Tenzin didn’t sleep during the day like most vampires. It wasn’t her age—Ben knew of other ancients who slept during daylight—it was just a quirk of her blood. According to Tenzin, she’d slept once and dearly missed the oblivion it brought, though she didn’t miss the lack of control.
Beatrice, whose sire had shared blood with Tenzin, didn’t sleep much either. Much of both Beatrice’s and Tenzin’s days were comprised of finding ways to shut off their minds. Meditation helped. Beatrice practiced transcendental meditation, yoga, and tai chi for hours. Music also helped. When Tenzin was at home, she used a loom and could spend hours on end weaving. Ben had come to recognize the rhythmic thump of her weaving comb like a kind of white noise in the background of his days.

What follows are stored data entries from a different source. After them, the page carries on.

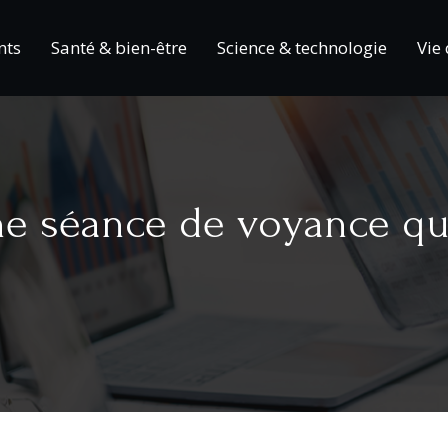
nts
Santé & bien-être
Science & technologie
Vie
ne séance de voyance qu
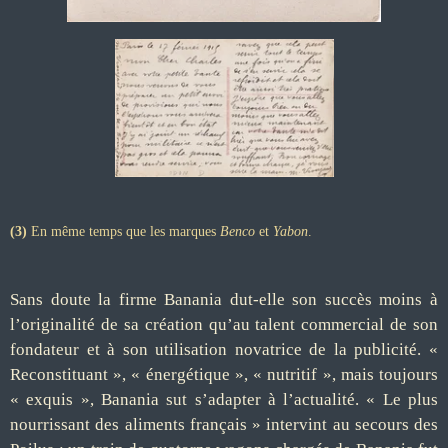
(3)
En même temps que les marques
Benco
et
Yabon
.
Sans doute la firme Banania dut-elle son succès moins à
l’originalité de sa création qu’au talent commercial de son
fondateur et à son utilisation novatrice de la publicité. «
Reconstituant », « énergétique », « nutritif », mais toujours
« exquis », Banania sut s’adapter à l’actualité. « Le plus
nourrissant des aliments français » intervint au secours des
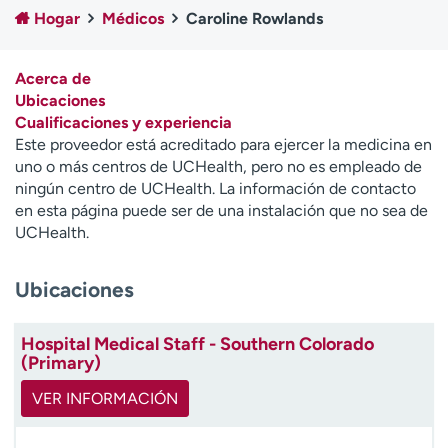
Ready. Set. CO.
Ensayos clínicos
Hogar
Médicos
Caroline Rowlands
Empleados
Profesionales
Atención a medios de
Asistencia financiera
Acerca de
comunicación
Ubicaciones
Cualificaciones y experiencia
Contáctenos
Noticias e historias
Este proveedor está acreditado para ejercer la medicina en
uno o más centros de UCHealth, pero no es empleado de
A
ningún centro de UCHealth. La información de contacto
y
en esta página puede ser de una instalación que no sea de
ú
UCHealth.
d
a
Ubicaciones
m
e
a
Hospital Medical Staff - Southern Colorado
e
(Primary)
n
c
VER INFORMACIÓN
o
n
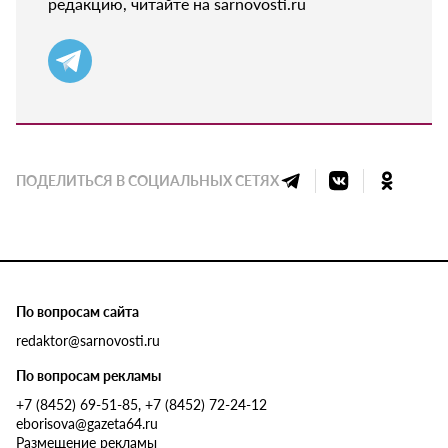
редакцию, читайте на sarnovosti.ru
ПОДЕЛИТЬСЯ В СОЦИАЛЬНЫХ СЕТЯХ
По вопросам сайта
redaktor@sarnovosti.ru
По вопросам рекламы
+7 (8452) 69-51-85, +7 (8452) 72-24-12
eborisova@gazeta64.ru
Размещение рекламы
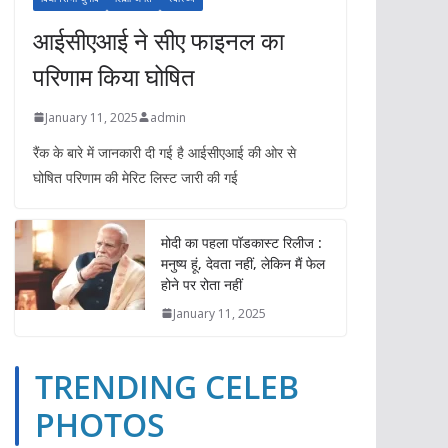
आईसीएआई ने सीए फाइनल का
परिणाम किया घोषित
January 11, 2025
admin
रैंक के बारे में जानकारी दी गई है आईसीएआई की ओर से
घोषित परिणाम की मेरिट लिस्ट जारी की गई
मोदी का पहला पॉडकास्ट रिलीज :
मनुष्य हूं, देवता नहीं, लेकिन मैं फेल
होने पर रोता नहीं
January 11, 2025
TRENDING CELEB
TRENDING CELEB PHOTOS
YOUTUBE VIDEOS
PHOTOS
ईपेपर
ओपिनियन
खेल
गैजेट्स
दुनिया
बिज़नेस
भारत
TRENDING C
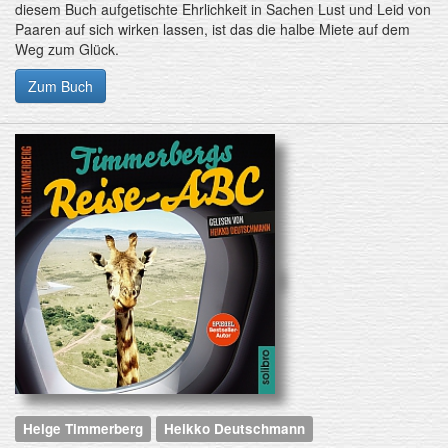
diesem Buch aufgetischte Ehrlichkeit in Sachen Lust und Leid von
Paaren auf sich wirken lassen, ist das die halbe Miete auf dem
Weg zum Glück.
Zum Buch
Helge Timmerberg
Heikko Deutschmann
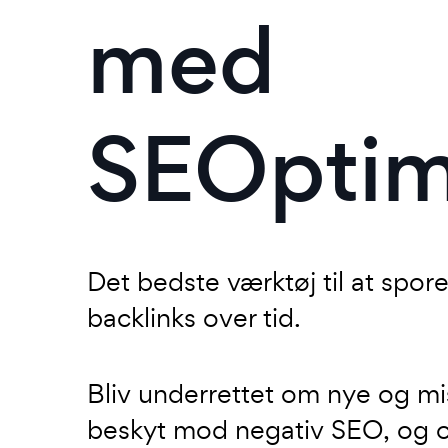
med
SEOptim
Det bedste værktøj til at spor
backlinks over tid.
Bliv underrettet om nye og mis
beskyt mod negativ SEO, og 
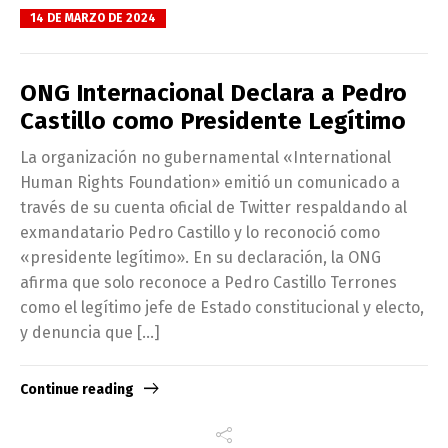
14 DE MARZO DE 2024
ONG Internacional Declara a Pedro
Castillo como Presidente Legítimo
La organización no gubernamental «International
Human Rights Foundation» emitió un comunicado a
través de su cuenta oficial de Twitter respaldando al
exmandatario Pedro Castillo y lo reconoció como
«presidente legítimo». En su declaración, la ONG
afirma que solo reconoce a Pedro Castillo Terrones
como el legítimo jefe de Estado constitucional y electo,
y denuncia que […]
Continue reading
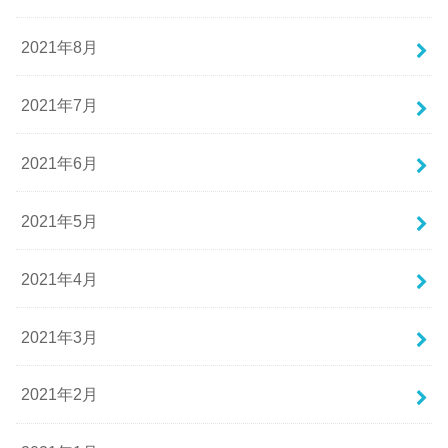
2021年8月
2021年7月
2021年6月
2021年5月
2021年4月
2021年3月
2021年2月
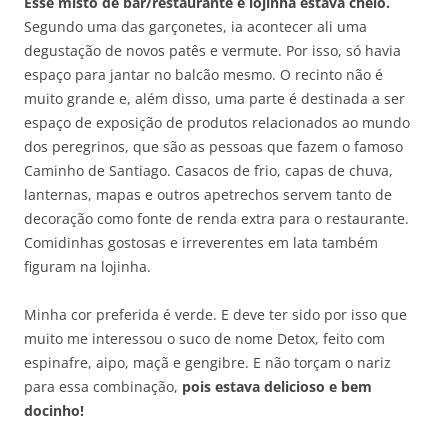
Esse misto de bar/restaurante e lojinha estava cheio.
Segundo uma das garçonetes, ia acontecer ali uma
degustação de novos patês e vermute. Por isso, só havia
espaço para jantar no balcão mesmo. O recinto não é
muito grande e, além disso, uma parte é destinada a ser
espaço de exposição de produtos relacionados ao mundo
dos peregrinos, que são as pessoas que fazem o famoso
Caminho de Santiago. Casacos de frio, capas de chuva,
lanternas, mapas e outros apetrechos servem tanto de
decoração como fonte de renda extra para o restaurante.
Comidinhas gostosas e irreverentes em lata também
figuram na lojinha.
Minha cor preferida é verde. E deve ter sido por isso que
muito me interessou o suco de nome Detox, feito com
espinafre, aipo, maçã e gengibre. E não torçam o nariz
para essa combinação,
pois estava delicioso e bem
docinho!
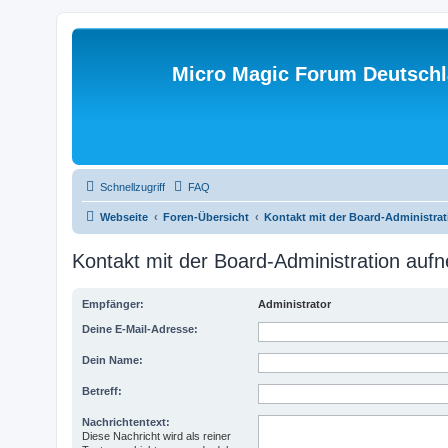
Micro Magic Forum Deutsch
Schnellzugriff
FAQ
Webseite
Foren-Übersicht
Kontakt mit der Board-Administra
Kontakt mit der Board-Administration au
Empfänger:
Administrator
Deine E-Mail-Adresse:
Dein Name:
Betreff:
Nachrichtentext:
Diese Nachricht wird als reiner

She wasn’t weaving this afternoon; she was playing basketball, or some version of it. The overhead of the hold wasn’t two stories like their loft in New York, but there was a low hoop attached to one end of the compartment, and the familiar rubber ball thunk, thunk, thunked against the metal deck. Tenzin was standing at one end of the hold, bouncing the ball before she lifted it and sent it flying with her amnis.